|
Africa 'being drained of doctors'
10/01/2008 13:22 - (SA)
London - One in five African-born doctors work abroad in developed countries, according to a study highlighting the exodus of physicians and nurses critical to a region struggling with a worsening health crisis.
The United States researchers used census data on arriving African health professionals to nine major destination countries and said the numbers had increased since they carried out the survey between 1999 and 2001.
The reasons were clear, said Michael Clemens of the Centre for Global Development in Washington DC, who led the study published on Thursday.
Clemens said: "A Kenyan nurse working in London isn't taking care of sick people in Kenya, but that nurse is pursuing professional possibilities that aren't available to her at home."
Civil wars, economic woes
While emigration was not a new phenomenon, its acceleration since the independence era of the 1960s had hit the health sector the hardest with conflict, poverty and instability driving many to work in richer countries.

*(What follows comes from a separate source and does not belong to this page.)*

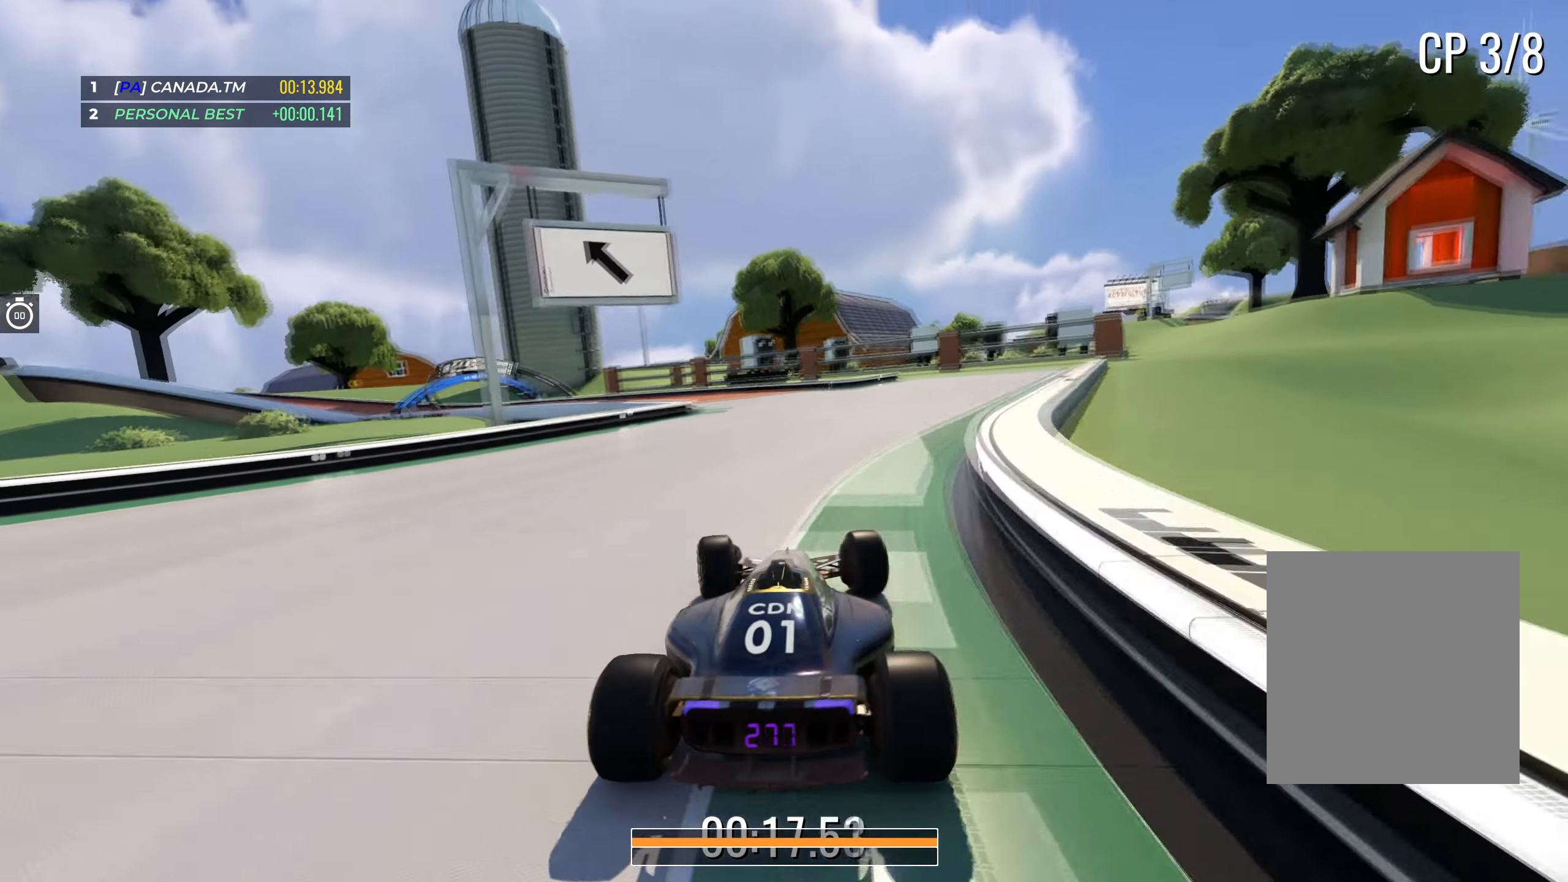
{"keys": ["left", "up"], "events": [[17, "left", "up"], [67, "left", "down"]]}
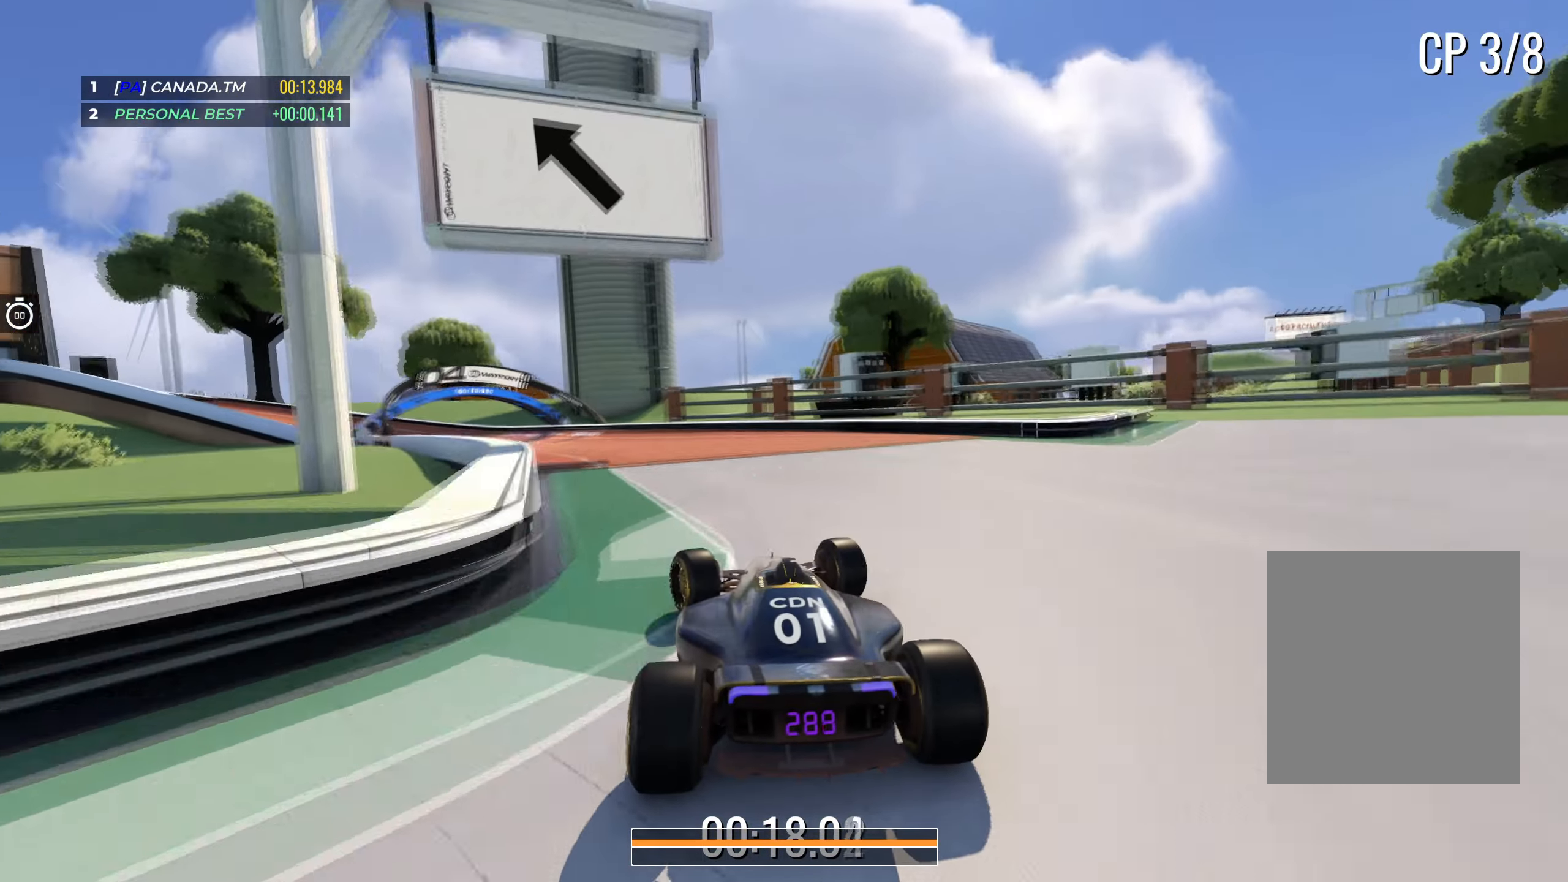
{"keys": ["left", "up"], "events": []}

In their study, the researchers estimated that about 135 000 African-born physicians and professional nurses practice overseas in developed countries. This worked out to about one-fifth of the doctors and 10% of the nurses.
Yet the numbers vary greatly, with recent civil wars or economic woes playing big factors, the researchers said.
"Angola, Congo-Brazzaville (Republic of Congo), Guinea-Bissau, Liberia, Mozambique, Rwanda, and Sierra Leone all experienced civil war in the 1990s and all had lost more than 40% of their physicians by 2000," the researchers wrote in the journal Human Resources for Health.
They added: "Kenya, Tanzania and Zimbabwe all experienced decades of economic stagnation in the late 20th century and by its end, each had lost more than half its physicians."
At the same time more stable and prosperous countries such as Botswana, South Africa and Ivory Coast - before it slipped into civil war - managed to keep their doctors.